> **Records provided**:

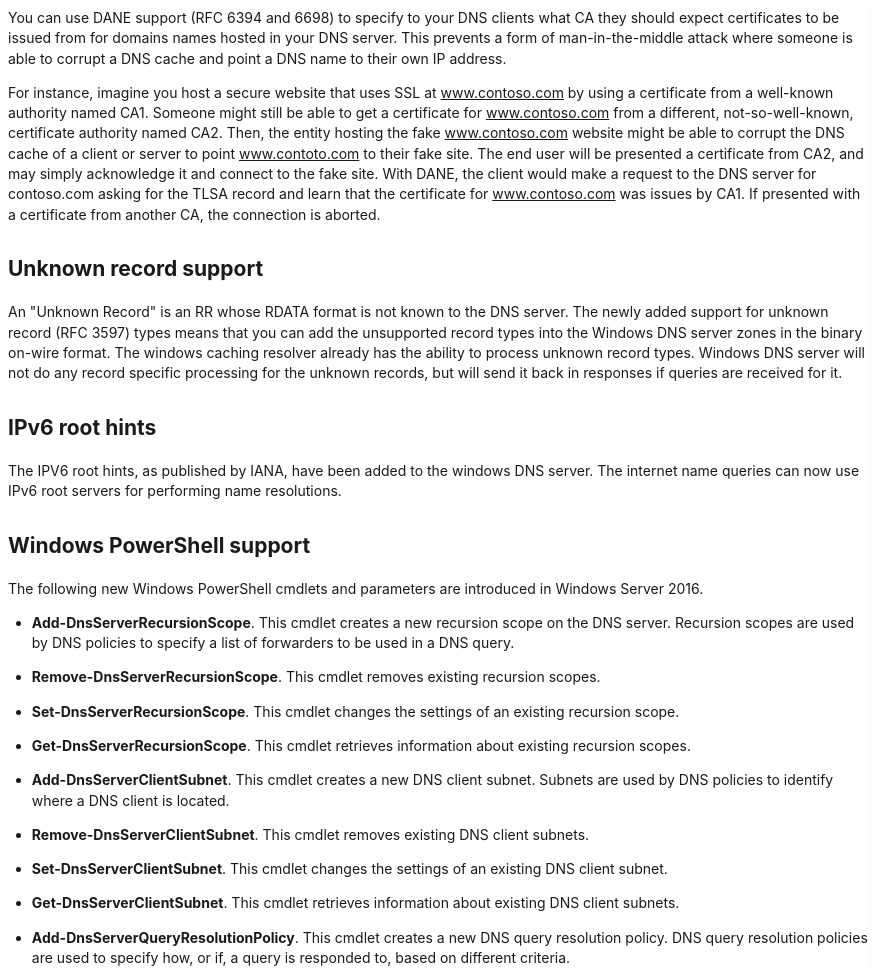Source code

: You can use DANE support \(RFC 6394 and 6698\) to specify to your DNS clients what CA they should expect certificates to be issued from for domains names hosted in your DNS server. This prevents a form of man-in-the-middle attack where someone is able to corrupt a DNS cache and point a DNS name to their own IP address.  
  
For instance, imagine you host a secure website that uses SSL at www.contoso.com by using a certificate from a well-known authority named CA1. Someone might still be able to get a certificate for www.contoso.com from a different, not-so-well-known, certificate authority named CA2. Then, the entity hosting the fake www.contoso.com website might be able to corrupt the DNS cache   of a client or server to point www.contoto.com to their fake site. The end user will be presented a certificate from CA2, and may simply acknowledge it and connect to the fake site. With DANE, the client would make a request to the DNS server for contoso.com asking for the TLSA record and learn that the certificate for www.contoso.com was issues by CA1. If presented with a certificate from another CA, the connection is aborted.  
  
## Unknown record support

An "Unknown Record" is an RR whose RDATA format is not known to the DNS server. The newly added support for unknown record (RFC 3597) types means that you can add the unsupported record types into the Windows DNS server zones in the binary on-wire format. The windows caching resolver already has the ability to process unknown record types. Windows DNS server will not do any record specific processing for the unknown records, but will send it back in responses if queries are received for it.  
  
## IPv6 root hints

The IPV6 root hints, as published by IANA, have been added to the windows DNS server. The internet name queries can now use IPv6 root servers for performing name resolutions.

## Windows PowerShell support

The following new Windows PowerShell cmdlets and parameters are introduced in Windows Server 2016.
  
-   **Add-DnsServerRecursionScope**. This cmdlet creates a new recursion scope on the DNS server. Recursion scopes are used by DNS policies to specify a list of forwarders to be used in a DNS query.  
  
-   **Remove-DnsServerRecursionScope**. This cmdlet removes existing recursion scopes.  
  
-   **Set-DnsServerRecursionScope**. This cmdlet changes the settings of an existing recursion scope.  
  
-   **Get-DnsServerRecursionScope**. This cmdlet retrieves information about existing recursion scopes.  
  
-   **Add-DnsServerClientSubnet**. This cmdlet creates a new DNS client subnet. Subnets are used by DNS policies to identify where a DNS client is located.  
  
-   **Remove-DnsServerClientSubnet**. This cmdlet removes existing DNS client subnets.  
  
-   **Set-DnsServerClientSubnet**. This cmdlet changes the settings of an existing DNS client subnet.  
  
-   **Get-DnsServerClientSubnet**. This cmdlet retrieves information about existing DNS client subnets.  
  
-   **Add-DnsServerQueryResolutionPolicy**. This cmdlet creates a new DNS query resolution policy. DNS query resolution policies are used to specify how, or if, a query is responded to, based on different criteria.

> **Job item**: Reproduce, exactly as they stand in the data above, the lines from the one that holds "removes existing recursion scopes." to the one that holds "removes existing DNS client subnets.", inclusive.

> **Reply**:
-   **Remove-DnsServerRecursionScope**. This cmdlet removes existing recursion scopes.  
  
-   **Set-DnsServerRecursionScope**. This cmdlet changes the settings of an existing recursion scope.  
  
-   **Get-DnsServerRecursionScope**. This cmdlet retrieves information about existing recursion scopes.  
  
-   **Add-DnsServerClientSubnet**. This cmdlet creates a new DNS client subnet. Subnets are used by DNS policies to identify where a DNS client is located.  
  
-   **Remove-DnsServerClientSubnet**. This cmdlet removes existing DNS client subnets.  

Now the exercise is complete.